Steam Deck HowTo - Installing Pacman Packages In Userspace
Posted on September 17, 2022, updated on 2022-09-17I recently bought a Steam Deck with the intention of using it as a portable Linux machine as much as a game console. The Steam Deck has a read-only operating system root that is entirely replaced when the system is updated so executables can’t be installed normally with pacman. However, userspace is still persisted and executables can be installed there. Here’s how I set up a userspace root with pacman -r
.
Background
Pacman is the package manager for Arch Linux which is the Linux distribution that the Steam Deck is built off of. Pacman supports an alternate installation root through the -r, --root <path>
option that will be treated as the /
filesystem point. The usual use for this is to perform package operations on other installations; for example, you might boot into a live USB to repair a broken installation and run pacman -r
to repair packages. This is sort of like chroot
just for pacman.
Prelude
Initialize User
If you haven’t yet, run passwd
to set a password for the default user, deck
, so that we can run sudo
commands later.
SSH or Keyboard & Monitor
There’s going to be a lot of typing here. If you haven’t yet done so, I recommend setting up SSH or docking your Deck to a keyboard and monitor. If going the SSH route, I also suggest increasing the sleep timeout. Navigate to Plasma menu > System Settings > Power Management > Energy Saving. Then either uncheck “Suspend session” or set its timeout sufficiently high.
Process
1. Create a New Root
Somewhere in userspace, either your user directory /home/deck
or a mounted SD card, create a folder that will be the new root at /home/deck/.root
. I’ll call this $USERROOT
and export it with export USERROOT=/home/deck/.root
in .bashrc
2. Populate Keyring
Pacman uses a PGP keyring to sign and validate the integrity of packages. Before we can install packages we need to create and populate the keyring.
# Create some of the basic system folder structure
# You may run into `could not find or read directory` a lot when installing
# packages. Creating the dirs is often the solution.
mkdir "$USERROOT/etc"
mkdir -p $USERROOT/var/lib/pacman
# Copy the pacman config file from the original system
pacman_conf="$USERROOT/etc/pacman.conf"
cp /etc/pacman.conf "$pacman_conf"
# Create the keyring directory
gpgdir="$USERROOT/etc/pacman.d/gnupg"
mkdir -p "$gpgdir"
# Initialize the keyring
sudo pacman-key --gpgdir "$gpgdir" --conf "$pacman_conf" --init
# Populate the keyring
sudo pacman-key --gpgdir "$gpgdir" --conf "$pacman_conf" --populate archlinux
Note: despite running in the userspace root, pacman
and pacman-key
still need to run as root.
Aside: Pacman Aliases
It gets tedious running pacman -r "$USERROOT" --gpgdir...
every time. I’d recommend adding it as an alias in .bashrc. I’ll be using this alias going forward.

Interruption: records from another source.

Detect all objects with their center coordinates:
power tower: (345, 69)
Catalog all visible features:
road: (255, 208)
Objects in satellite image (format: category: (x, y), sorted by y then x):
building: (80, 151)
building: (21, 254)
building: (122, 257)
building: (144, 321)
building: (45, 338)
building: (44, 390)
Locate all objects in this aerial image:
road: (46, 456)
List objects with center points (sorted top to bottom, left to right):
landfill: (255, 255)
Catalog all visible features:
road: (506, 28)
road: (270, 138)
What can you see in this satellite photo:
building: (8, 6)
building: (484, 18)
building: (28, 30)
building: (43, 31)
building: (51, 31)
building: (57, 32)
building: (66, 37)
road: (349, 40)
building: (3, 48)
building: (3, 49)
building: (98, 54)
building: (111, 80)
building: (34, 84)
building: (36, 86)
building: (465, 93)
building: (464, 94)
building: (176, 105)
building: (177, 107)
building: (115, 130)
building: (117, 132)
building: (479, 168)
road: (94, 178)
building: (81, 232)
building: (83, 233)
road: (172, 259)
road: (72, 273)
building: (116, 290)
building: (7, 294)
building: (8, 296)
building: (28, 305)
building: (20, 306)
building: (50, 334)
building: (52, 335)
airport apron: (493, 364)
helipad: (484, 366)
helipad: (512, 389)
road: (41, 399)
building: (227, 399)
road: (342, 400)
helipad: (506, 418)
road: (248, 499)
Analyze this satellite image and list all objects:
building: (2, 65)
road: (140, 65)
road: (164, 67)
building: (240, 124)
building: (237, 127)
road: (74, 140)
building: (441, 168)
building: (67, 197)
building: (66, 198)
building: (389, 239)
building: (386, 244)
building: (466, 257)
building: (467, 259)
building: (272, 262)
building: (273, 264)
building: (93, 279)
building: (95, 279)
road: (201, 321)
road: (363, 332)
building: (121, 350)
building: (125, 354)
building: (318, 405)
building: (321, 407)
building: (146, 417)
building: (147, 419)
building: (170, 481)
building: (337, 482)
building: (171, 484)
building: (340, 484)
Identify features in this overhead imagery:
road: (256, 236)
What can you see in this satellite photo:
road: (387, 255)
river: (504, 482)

alias pacman_="sudo pacman -r $USERROOT --gpgdir $USERROOT/etc/pacman.d/gnupg"
3. Sync Pacman
Before we can install packages we need to sync pacman with the remote repositories.
pacman_ -Sy
4. Install Core Utils
Our “system” is tabula rasa so we need some basic Linux utils. Our shell still has the real /usr/bin
and /bin
in it’s path and will try to find executables there, but some executables like pacman
will try to resolve from the user root.
I’m using the list from Arch wiki/core_utilities
pacman_ -S coreutils tar less findutils diffutils grep sed gawk util-linux
procps-ng
5. Update PATHs
In order for our shell to “see” our newly installed executables and libraries, we need to update our PATH
. In $HOME/.bashrc
you may see a line like export PATH=$PATH
. If not, create it. Then append our new directories to it, like so:
export USERROOT="$HOME/.root"
export PATH=$PATH:"$USERROOT/usr/bin"
export LD_LIBRARY_PATH=$LD_LIBRARY_PATH:"$USERROOT/lib":"$USERROOT/lib64"
Library Path
A note on changing LD_LIBRARY_PATH
: this is probably the only fragile part of the entire scheme. If our userroot has the same libraries as our system root, system executables could end up resolving libraries from our userroot and if the library versions differ it could cause errors. However, I think this is unlikely; the Steam Deck OS image is unlikely to fall very far behind our user root and by using LD_LIBRARY_PATH
we’ve limited this change in library resolution to executables ran from the shell.
5. Install Packages
We’re ready to install whatever we want! The Steam Deck already has zsh
installed but since that’s the first thing I install on a new system, I’ll start with that.
pacman_ -S zsh
Caveats
Many executables will still try to resolve resources from the real system root and I can’t promise that every tool will work perfectly. The next step would probably be using chroot
to run executables under the userspace root. However, most executables will have arguments to change where they resolve resources.